Our first house was a 1913 four-square post-Victorian in Bucks County, PA. One of the things that attracted us to the home initially was the huge unfinished attic that ran the length and width of the house, and was 13′ at the peak. It had triple windows front and back, plus two large window dormers directly opposite each other on either side. There wasn’t a framing member in sight, except for the long (original) joists supporting the roof sheathing. It had tremendous potential.
It was no easy job, but we did end up converting the unfinished attic into a huge master suite, with large walk-in closet, cathedral ceilings (yes, 13′ at the peak), central air conditioning, a large bath, knee-wall storage, skylights, provision for a kitchenette, wiring for home theater and surround sound, and projector and screen mounts. Here are some pictures we took just after it was finished.

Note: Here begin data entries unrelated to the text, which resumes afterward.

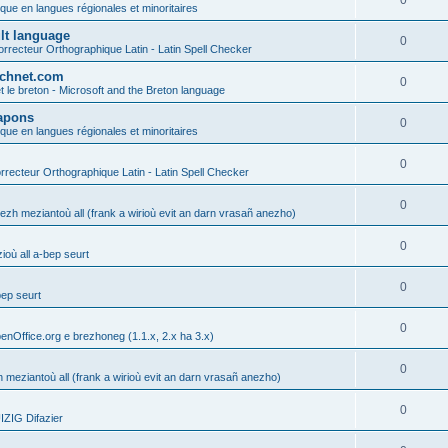
0
ique en langues régionales et minoritaires
ult language
0
rrecteur Orthographique Latin - Latin Spell Checker
technet.com
0
t le breton - Microsoft and the Breton language
Lapons
0
ique en langues régionales et minoritaires
0
recteur Orthographique Latin - Latin Spell Checker
0
gezh meziantoù all (frank a wirioù evit an darn vrasañ anezho)
0
où all a-bep seurt
0
bep seurt
0
enOffice.org e brezhoneg (1.1.x, 2.x ha 3.x)
0
h meziantoù all (frank a wirioù evit an darn vrasañ anezho)
0
ZIG Difazier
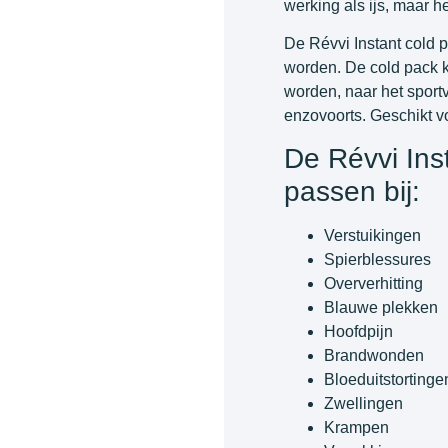
werking als ijs, maar he
De Révvi Instant cold p
worden. De cold pack 
worden, naar het sportv
enzovoorts. Geschikt v
De Révvi Inst
passen bij:
Verstuikingen
Spierblessures
Oververhitting
Blauwe plekken
Hoofdpijn
Brandwonden
Bloeduitstortinge
Zwellingen
Krampen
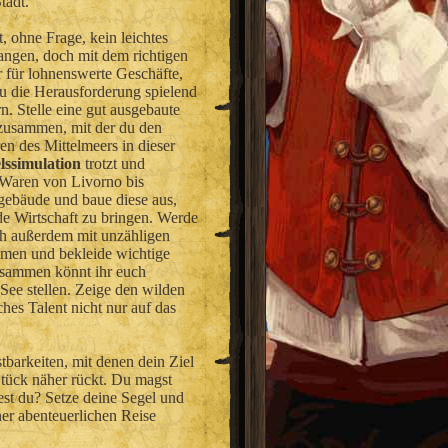
tadt.
t, ohne Frage, kein leichtes
angen, doch mit dem richtigen
 für lohnenswerte Geschäfte,
du die Herausforderung spielend
n. Stelle eine gut ausgebaute
 zusammen, mit der du den
en des Mittelmeers in dieser
lssimulation
trotzt und
 Waren von Livorno bis
gebäude und baue diese aus,
e Wirtschaft zu bringen. Werde
ch außerdem mit unzähligen
mmen und bekleide wichtige
usammen könnt ihr euch
See stellen. Zeige den wilden
ches Talent nicht nur auf das
tbarkeiten, mit denen dein Ziel
Stück näher rückt. Du magst
st du? Setze deine Segel und
ner abenteuerlichen Reise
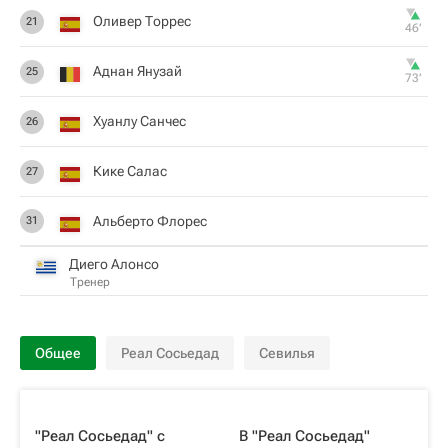
Оливер Торрес
21
46‎’‎
Аднан Янузай
25
73‎’‎
Хуанлу Санчес
26
Кике Салас
27
Альберто Флорес
31
Диего Алонсо
Тренер
Общее
Реал Сосьедад
Севилья
"Реал Сосьедад" с
В "Реал Сосьедад"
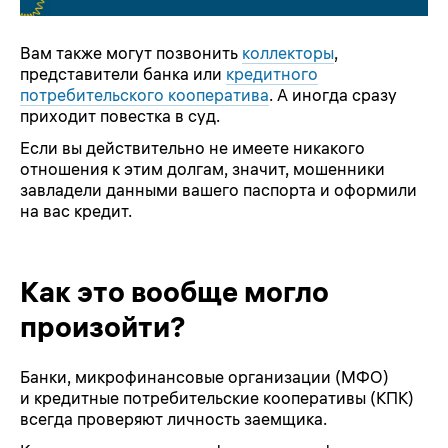
Вам также могут позвонить
коллекторы
,
представители банка или
кредитного
потребительского кооператива
. А иногда сразу
приходит повестка в суд.
Если вы действительно не имеете никакого
отношения к этим долгам, значит, мошенники
завладели данными вашего паспорта и оформили
на вас кредит.
Как это вообще могло
произойти?
Банки, микрофинансовые организации (МФО)
и кредитные потребительские кооперативы (КПК)
всегда проверяют личность заемщика.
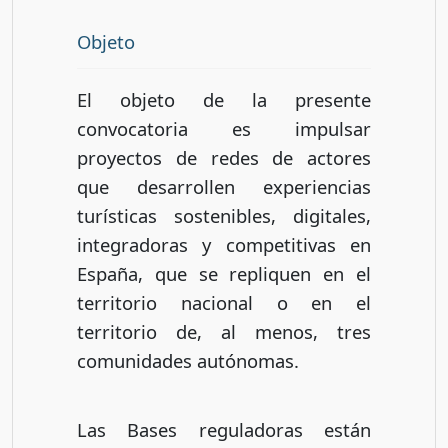
Objeto
El objeto de la presente
convocatoria es impulsar
proyectos de redes de actores
que desarrollen experiencias
turísticas sostenibles, digitales,
integradoras y competitivas en
España, que se repliquen en el
territorio nacional o en el
territorio de, al menos, tres
comunidades autónomas.
Las Bases reguladoras están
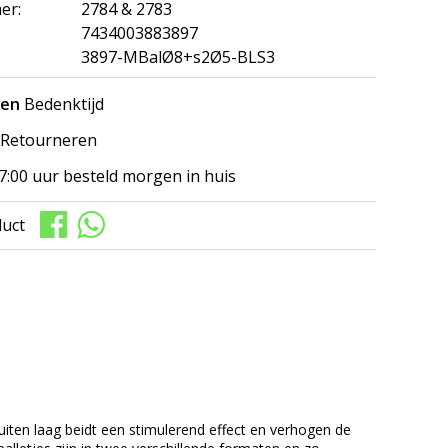
er:
2784 & 2783
7434003883897
3897-MBalØ8+s2Ø5-BLS3
gen
Bedenktijd
Retourneren
7:00 uur besteld morgen in huis
duct
ten laag beidt een stimulerend effect en verhogen de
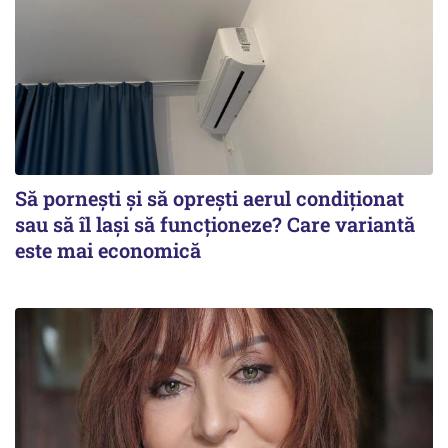
Să pornești și să oprești aerul condiționat
sau să îl lași să funcționeze? Care variantă
este mai economică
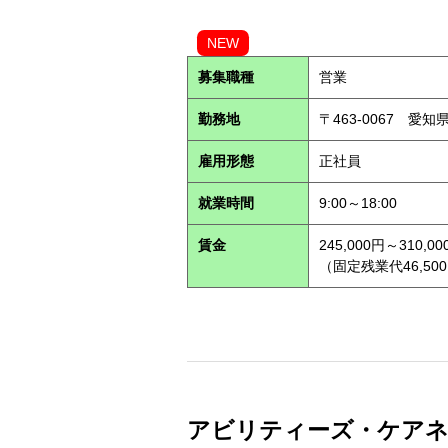
NEW
募集職種
営業
勤務地
〒463-0067 愛知
雇用形態
正社員
就業時間
9:00～18:00
賃金
245,000円～310,00
（固定残業代46,500
アビリティーズ・ケアネット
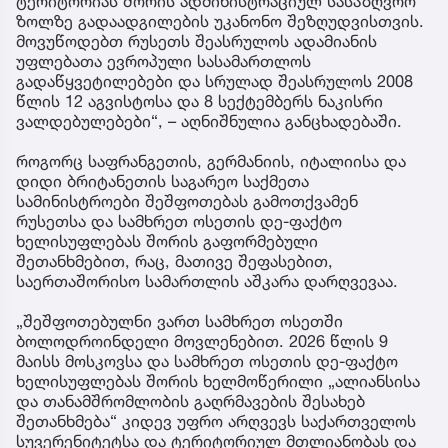
ტერიტორიას შორის ადმინისტრაციულ სასაზღვრო
ზოლზე გადაადგილების უკანონო შეზღუდვისთვის.
მოვუწოდებთ რუსეთს შეასრულოს ადამიანის
უფლებათა ევროპული სასამართლოს
გადაწყვეტილებები და სრულად შეასრულოს 2008
წლის 12 აგვისტოსა და 8 სექტემბერს ნაკისრი
ვალდებულებები“, – აღნიშნულია განცხადებაში.
როგორც საფრანგეთის, გერმანიის, იტალიისა და
დიდი ბრიტანეთის საგარეო საქმეთა
სამინისტროები შეშფოთებას გამოთქვამენ
რუსეთსა და სამხრეთ ოსეთის დე-ფაქტო
ხელისუფლებას შორის გაფორმებული
შეთანხმებით, რაც, მათივე შეფასებით,
საერთაშორისო სამართლის აშკარა დარღვევაა.
„შეშფოთებულნი ვართ სამხრეთ ოსეთში
ბოლოდროინდელი მოვლენებით. 2026 წლის 9
მაისს მოსკოვსა და სამხრეთ ოსეთის დე-ფაქტო
ხელისუფლებას შორის ხელმოწერილი „ალიანსისა
და თანამშრომლობის გაღრმავების შესახებ
შეთანხმება“ კიდევ უფრო არღვევს საქართველოს
სუვერენიტეტსა და ტერიტორიულ მთლიანობას და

The photo above shows the front window bay. We replaced the original 1913 windows with modern double-hung windows. The window molding we chose was a simple wide square molding, a departure from the rosette-based molding in the rest of the house. The full-width window seat (here and in the bathroom, which ran along the back of the house) hid the air conditioning ducts serving the 2nd and 3rd floors of the house. Running the width above the windows is the box-in that hid a 77″ diagonal home theater projector screen. The projector was mounted to a false beam that’s just outside this picture.
The dormers were tricky to frame and drywall, but turned out OK in the end.
The bath ran the width of the back of the house. We ran the ceilings all the way to the peak for a big, open feel. We framed in a brick chimney that ran up the center of the back wall. We installed a 4-piece fiberglass shower.
We installed a simple single bowl sink with drawer storage at the bottom, and a recessed triple-door mirror/medicine cabinet over top.